OpenCL now runs end-to-end and writes a WAV:

init_backend: using OpenCL backend
[encoder]      ~167 ms
[cfm_total]    ~921 ms   (2-step default)
[f0_predictor] ~6 ms
[hift_decode]  ~217-222 ms after conv_transpose_1d range tightening
S3GEN_INFER_MS ~1396-1450 for 800 ms audio (RTF ~1.74-1.81)
T3_INFER_MS    ~772-846

Full generated-audio RTF on the short "Hello" smoke test:

Mode T3 infer S3Gen+HiFT infer Audio Full RTF
default 2-step CFM ~772 ms ~1396 ms 800 ms ~2.71
--cfm-steps 1 ~772 ms ~887 ms 800 ms ~2.07

The 1-step mode is deliberately opt-in because it trades some meanflow quality for latency; it is useful for interactive/mobile experiments where CFM dominates the wall clock.

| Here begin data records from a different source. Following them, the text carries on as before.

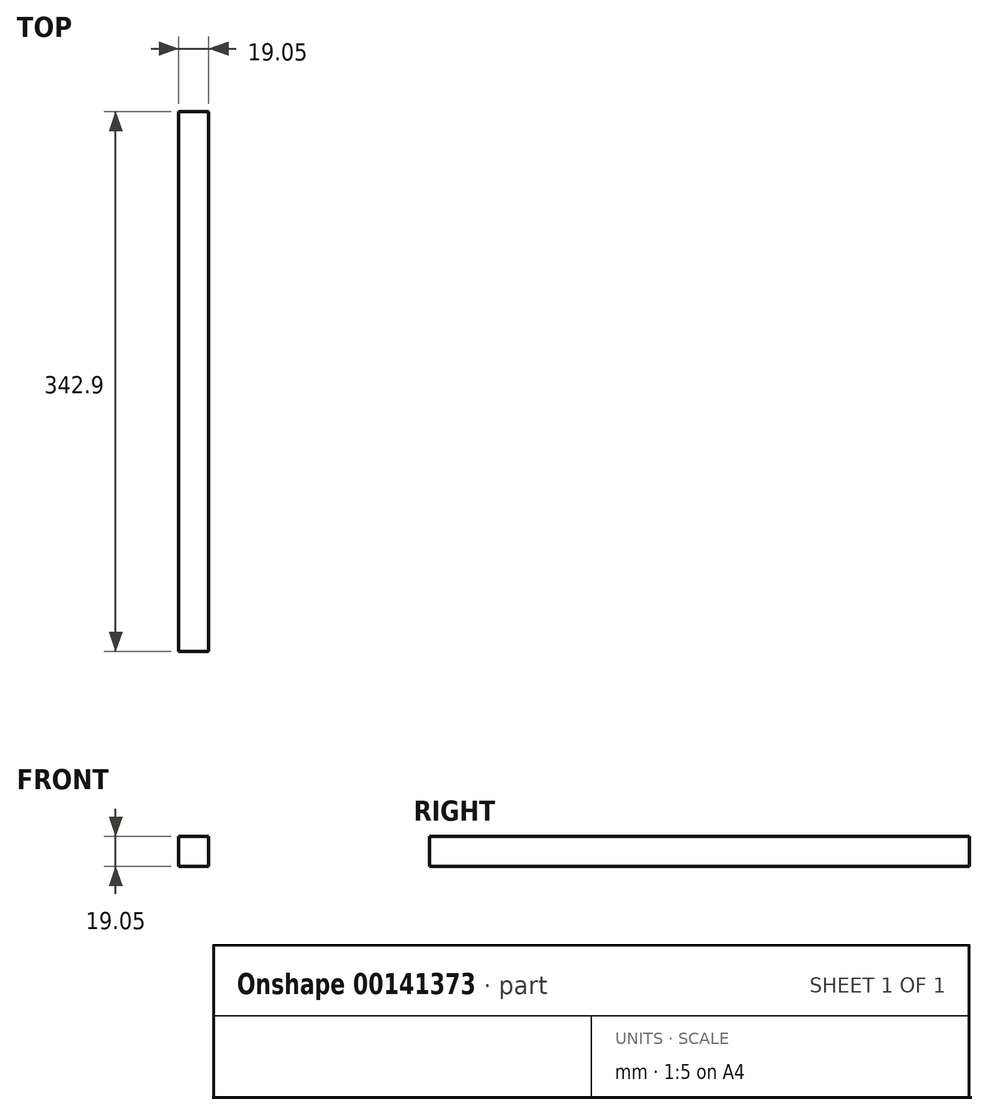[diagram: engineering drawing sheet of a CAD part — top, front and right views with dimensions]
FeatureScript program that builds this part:
annotation { "Feature Type Name" : "Feature", "Feature Type Description" : "" }
export const myFeature = defineFeature(function(context is Context, id is Id, definition is map)
    precondition{}
    {
        {
            var Q0;
            Q0=qCreatedBy(makeId("Top.planeOp"),FACE);
            var sketch = newSketch(context, id + "F0", { "sketchPlane" : qUnion([Q0])});
            skLineSegment(sketch, "E0.bottom", {"start": v(-83.4, -230.27) * mm, "end": v(-64.36, -230.27) * mm});
            skLineSegment(sketch, "E0.top", {"start": v(-83.4, 112.63) * mm, "end": v(-64.36, 112.63) * mm});
            skLineSegment(sketch, "E0.left", {"start": v(-83.4, -230.27) * mm, "end": v(-83.4, 112.63) * mm});
            skLineSegment(sketch, "E0.right", {"start": v(-64.36, -230.27) * mm, "end": v(-64.36, 112.63) * mm});
            skSolve(sketch);
        }
        {
            var Q0;
            Q0=makeQuery(id+"F0.imprint","IMPRINT",FACE,{"disambiguationData":[TD([[makeQuery(id+"F0.imprint","IMPRINT",EDGE,{"derivedFrom":sQuery(id+"F0.wireOp",EDGE,"E0.bottom")}),1.0]])]});
            extrude(context, id + "F1", {"entities" : qUnion([Q0]), "depth" : 19.05 * mm});
        }
    });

OpenCL optimization log (Adreno 830)

Baseline for this log: Termux phone held awake with termux-wake-lock, T3 Q4_0 + S3Gen Q4_0, short "Hello" smoke test (800 ms audio), --n-gpu-layers 99 --cfm-steps 1 unless otherwise noted.

Step Change Result
CFM attention precision Added --cfm-f16-kv-attn: CFM flash attention uses F32 Q and F16 K/V so OpenCL dispatches flash_attn_f32_f16. Best useful CFM win so far: attention kernel went from ~257 ms (flash_attn_f32) to ~102 ms; S3Gen dropped to ~726-740 ms; full RTF ~1.38-1.39 in best phone-awake samples.
Model mix: S3Gen F16 T3 Q4_0 + S3Gen full/F16-ish GGUF with --cfm-f16-kv-attn. Not better overall: CFM ~346-354 ms, S3Gen ~743-749 ms.
Model mix: S3Gen Q8_0 Quantized S3Gen to Q8_0 and tested with T3 Q4_0. Worse than S3Gen Q4_0: CFM ~391 ms, S3Gen ~789 ms.
Q4_0 GEMV epilogue fusion Added optional bias/residual epilogue operands to Adreno token GEMV and graph fusion for MUL_MAT+ADD(+ADD). Correct, but only a tiny T3/S3Gen movement on the short run; not a major bottleneck.
Batched Q4_0 GEMM epilogue fusion Added optional bias/residual epilogue to kernel_mul_mm_q4_0_f32_l4_lm, targeting CFM projection GEMMs. Correct after arg-placement fix, but core GEMM time stayed ~138 ms in the CFM graph, so surrounding adds were not the real cost.
Q4_0 GEMM tile BN=32 Changed kernel_mul_mm_q4_0_f32_l4_lm from BN=64 to BN=32 for the hot 256 x 540 CFM output shape. Regression: CFM Q4_0 GEMM grew from ~138 ms to ~181 ms. Reverted to the original 64x64 tile.
Q4_0 GEMM tile BK=64 Changed kernel_mul_mm_q4_0_f32_l4_lm from BK=32 to BK=64 while keeping BM=64/BN=64. Regression: CFM Q4_0 GEMM again grew to ~180 ms and cfm_total ~436 ms. Revert to BK=32.
Q4_0 GEMM tile BM=32 Changed kernel_mul_mm_q4_0_f32_l4_lm from BM=64 to BM=32 while keeping BN=64/BK=32. Regression: CFM Q4_0 GEMM grew to ~213 ms and cfm_total ~445 ms. Revert to BM=64.
Q4_0 GEMM thread tile TN=4 Changed per-thread output from TM=4/TN=8 to TM=4/TN=4, keeping BM=64/BN=64/BK=32. Mild regression: CFM Q4_0 GEMM rose to ~147 ms and cfm_total ~411 ms. Revert to TN=8.
CFM attention F16 Q/K/V Cast Q/K/V to F16 for flash_attn_f16, then copy output back to F32 before projection. Not better than F16 K/V only: flash attention dropped to ~92 ms, but extra copies raised total CFM to ~369 ms vs ~355 ms. Remove the flag; keep --cfm-f16-kv-attn.
Direct conv1d via CONV_2D Tested an env-gated path that reshaped 1D convs to height-1 ggml_conv_2d_direct, bypassing explicit im2col -> mul_mat. Rejected and removed. Profiling run improved HiFT (hift_decode ~169 ms), but a non-profile phone-awake sample regressed overall (S3GEN_INFER_MS ~845 ms, cfm_total ~404 ms), so the code path was deleted.

Current measured bottlenecks after the useful attention change:

CFM graph (cl_profiling_0022.csv):
kernel_mul_mm_q4_0_f32_l4_lm  ~138 ms
flash_attn_f32_f16            ~102 ms

Next experiments should target the core Q4_0 batched GEMM math itself (kernel_mul_mm_q4_0_f32_l4_lm), not epilogue/add fusion.